---------- Passage for review

Bacchus BG wrote:
> I look for BLEU rates of the following language pairs:
> English-Spanish and Spanish- English for "Google translate" and
> "Bablefish".
It would depend on the reference texts, wouldn't it? The questions is,
where can you find exact translations in EN-ES and ES-EN for free? The
Wikipedia versions are often not exact translations. But... at ProZ.com
and possibly other translator portals they offer users the ability to
put samples of translation up on their profiles. This may be a place to
mine exact translations, to be used as reference texts in BLEU analysis.
You could do similar analysis by aligning the reference translations
into TMs, then reverse the TMs, and then performing CAT translation on
the machine translation target text. This will not be a BLEU analysis
but it will be a non-programmer's solution to evaluating machine
translation in a way which is remotely similar to BLEU (since it would
result in a percentage count).
In a translated Wordfast document, the match percentages are contained
in the document itself, so it would be possible to do lots of text in a
short time. In OmegaT, you can set a minimum match threshold for
automatic match insertion, but if you want to note individual match
percentages, you'd have to sit there and watch the screen in real time.
Some Gettext tools offer fuzzy translation with a customisable match
percentage, so you could run such an operation several times with
different fuzzy thresholds and count the files using pocount to see the
overall percentages for large numbers of files.
Samuel

--------------------

-- Task directions --
Translate this sentence from the forum reply above about BLEU scoring into Spanish: "In OmegaT, you can set a minimum match threshold for automatic match insertion, but if you want to note individual match percentages, you'd have to sit there and watch the screen in real time."

---------- Data excerpts

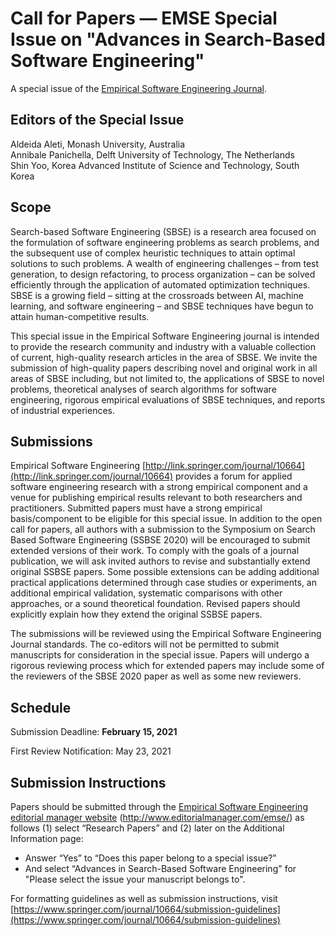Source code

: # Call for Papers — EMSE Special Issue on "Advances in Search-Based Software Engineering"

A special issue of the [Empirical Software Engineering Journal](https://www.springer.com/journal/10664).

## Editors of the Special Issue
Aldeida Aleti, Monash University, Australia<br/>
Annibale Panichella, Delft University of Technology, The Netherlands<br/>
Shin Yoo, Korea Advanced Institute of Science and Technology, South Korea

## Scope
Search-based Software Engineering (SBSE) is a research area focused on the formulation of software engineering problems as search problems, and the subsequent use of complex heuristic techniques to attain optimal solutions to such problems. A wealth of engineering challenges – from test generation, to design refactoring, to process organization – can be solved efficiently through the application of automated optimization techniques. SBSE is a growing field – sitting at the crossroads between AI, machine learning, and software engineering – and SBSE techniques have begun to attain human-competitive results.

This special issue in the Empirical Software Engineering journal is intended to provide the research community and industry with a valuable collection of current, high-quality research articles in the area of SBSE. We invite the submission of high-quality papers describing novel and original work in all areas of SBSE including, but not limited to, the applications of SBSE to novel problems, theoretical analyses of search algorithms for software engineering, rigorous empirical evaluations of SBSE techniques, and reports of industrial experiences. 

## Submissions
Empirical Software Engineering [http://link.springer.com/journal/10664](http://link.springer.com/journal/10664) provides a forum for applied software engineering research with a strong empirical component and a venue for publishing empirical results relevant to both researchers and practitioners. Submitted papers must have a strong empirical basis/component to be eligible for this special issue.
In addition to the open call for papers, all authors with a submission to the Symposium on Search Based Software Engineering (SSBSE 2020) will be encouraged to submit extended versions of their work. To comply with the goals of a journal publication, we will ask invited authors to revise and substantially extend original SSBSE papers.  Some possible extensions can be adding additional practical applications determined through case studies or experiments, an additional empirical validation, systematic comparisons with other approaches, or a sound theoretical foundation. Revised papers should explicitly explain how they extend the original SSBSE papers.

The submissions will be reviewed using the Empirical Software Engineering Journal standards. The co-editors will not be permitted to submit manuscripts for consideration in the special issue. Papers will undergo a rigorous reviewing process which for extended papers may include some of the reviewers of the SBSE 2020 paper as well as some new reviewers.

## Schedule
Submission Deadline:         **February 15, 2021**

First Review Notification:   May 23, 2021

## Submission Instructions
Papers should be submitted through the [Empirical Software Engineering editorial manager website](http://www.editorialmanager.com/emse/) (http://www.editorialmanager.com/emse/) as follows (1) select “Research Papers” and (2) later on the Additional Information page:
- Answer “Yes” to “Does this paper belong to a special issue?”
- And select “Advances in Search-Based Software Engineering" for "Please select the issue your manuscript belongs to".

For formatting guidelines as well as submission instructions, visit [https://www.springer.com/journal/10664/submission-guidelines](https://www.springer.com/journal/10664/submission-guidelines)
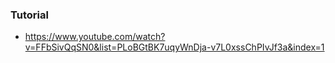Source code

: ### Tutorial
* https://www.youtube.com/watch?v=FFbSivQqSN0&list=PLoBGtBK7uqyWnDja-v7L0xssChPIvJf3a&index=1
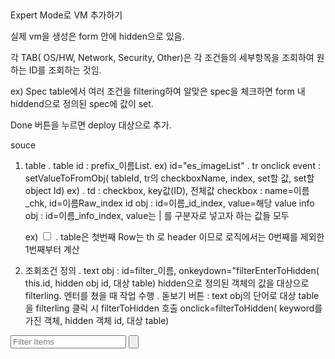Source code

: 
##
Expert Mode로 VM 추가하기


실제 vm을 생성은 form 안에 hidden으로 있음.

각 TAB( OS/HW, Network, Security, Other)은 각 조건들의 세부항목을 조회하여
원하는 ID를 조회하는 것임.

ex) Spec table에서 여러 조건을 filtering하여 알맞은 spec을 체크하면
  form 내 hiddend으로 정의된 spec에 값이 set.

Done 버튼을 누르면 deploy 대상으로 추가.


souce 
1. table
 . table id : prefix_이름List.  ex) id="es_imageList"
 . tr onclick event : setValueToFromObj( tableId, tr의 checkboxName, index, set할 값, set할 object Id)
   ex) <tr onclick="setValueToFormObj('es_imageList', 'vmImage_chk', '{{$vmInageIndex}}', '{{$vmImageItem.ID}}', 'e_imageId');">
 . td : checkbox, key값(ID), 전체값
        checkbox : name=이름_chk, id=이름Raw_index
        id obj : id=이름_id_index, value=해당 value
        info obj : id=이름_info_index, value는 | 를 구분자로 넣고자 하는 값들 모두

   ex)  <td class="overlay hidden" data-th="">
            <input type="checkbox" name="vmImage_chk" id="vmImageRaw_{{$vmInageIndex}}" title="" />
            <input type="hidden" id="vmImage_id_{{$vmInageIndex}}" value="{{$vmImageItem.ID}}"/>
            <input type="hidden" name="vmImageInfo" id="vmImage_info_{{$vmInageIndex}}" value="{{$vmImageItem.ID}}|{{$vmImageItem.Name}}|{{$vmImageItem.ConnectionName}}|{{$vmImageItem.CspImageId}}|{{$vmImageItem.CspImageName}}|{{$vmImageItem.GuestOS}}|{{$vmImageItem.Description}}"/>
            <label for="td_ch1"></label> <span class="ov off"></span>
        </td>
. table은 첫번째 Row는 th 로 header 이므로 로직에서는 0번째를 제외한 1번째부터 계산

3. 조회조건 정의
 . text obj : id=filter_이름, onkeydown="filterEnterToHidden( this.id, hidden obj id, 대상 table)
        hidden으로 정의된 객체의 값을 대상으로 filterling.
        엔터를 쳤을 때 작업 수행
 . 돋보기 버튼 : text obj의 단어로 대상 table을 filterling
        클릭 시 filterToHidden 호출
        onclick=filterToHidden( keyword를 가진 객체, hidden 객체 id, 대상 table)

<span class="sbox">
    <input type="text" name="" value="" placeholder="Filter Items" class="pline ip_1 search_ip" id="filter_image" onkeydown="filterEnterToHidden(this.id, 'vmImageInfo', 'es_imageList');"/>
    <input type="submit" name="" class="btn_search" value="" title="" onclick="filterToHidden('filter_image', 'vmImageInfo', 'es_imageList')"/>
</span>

--------------------
---------- Data excerpts

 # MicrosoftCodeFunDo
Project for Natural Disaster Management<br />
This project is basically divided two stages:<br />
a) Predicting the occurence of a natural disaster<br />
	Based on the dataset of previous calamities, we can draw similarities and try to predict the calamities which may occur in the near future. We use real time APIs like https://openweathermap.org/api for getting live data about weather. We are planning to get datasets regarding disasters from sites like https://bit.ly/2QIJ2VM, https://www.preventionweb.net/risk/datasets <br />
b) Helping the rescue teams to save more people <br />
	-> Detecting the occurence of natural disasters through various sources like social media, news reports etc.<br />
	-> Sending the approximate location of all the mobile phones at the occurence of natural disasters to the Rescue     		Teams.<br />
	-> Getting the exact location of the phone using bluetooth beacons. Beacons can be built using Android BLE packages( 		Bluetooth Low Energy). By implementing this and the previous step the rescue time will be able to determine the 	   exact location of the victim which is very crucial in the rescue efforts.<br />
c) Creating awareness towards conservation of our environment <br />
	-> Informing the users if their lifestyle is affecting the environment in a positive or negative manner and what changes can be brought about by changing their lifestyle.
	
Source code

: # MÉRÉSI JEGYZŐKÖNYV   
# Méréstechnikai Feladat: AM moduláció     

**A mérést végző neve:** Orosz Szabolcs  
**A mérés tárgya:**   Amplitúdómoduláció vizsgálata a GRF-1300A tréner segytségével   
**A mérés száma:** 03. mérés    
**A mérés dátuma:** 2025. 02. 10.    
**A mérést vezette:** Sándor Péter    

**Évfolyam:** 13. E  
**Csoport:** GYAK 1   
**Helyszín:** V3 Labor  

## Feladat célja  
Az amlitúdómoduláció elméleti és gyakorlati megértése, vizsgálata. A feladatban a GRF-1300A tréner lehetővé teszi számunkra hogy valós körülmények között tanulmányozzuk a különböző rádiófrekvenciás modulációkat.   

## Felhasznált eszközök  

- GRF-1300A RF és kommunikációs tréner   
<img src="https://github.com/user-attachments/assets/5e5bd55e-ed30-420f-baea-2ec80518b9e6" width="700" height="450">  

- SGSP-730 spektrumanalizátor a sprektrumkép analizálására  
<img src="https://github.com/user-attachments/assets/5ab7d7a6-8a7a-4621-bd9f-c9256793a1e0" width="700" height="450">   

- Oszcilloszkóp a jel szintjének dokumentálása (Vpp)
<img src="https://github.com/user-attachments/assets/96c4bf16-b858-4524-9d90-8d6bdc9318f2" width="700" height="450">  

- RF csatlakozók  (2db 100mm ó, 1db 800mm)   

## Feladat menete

--------------------

-- Solution for this exercise --
En OmegaT se puede establecer un umbral mínimo de coincidencia para la inserción automática de coincidencias, pero si se quieren anotar los porcentajes de coincidencia individuales, habría que quedarse sentado mirando la pantalla en tiempo real.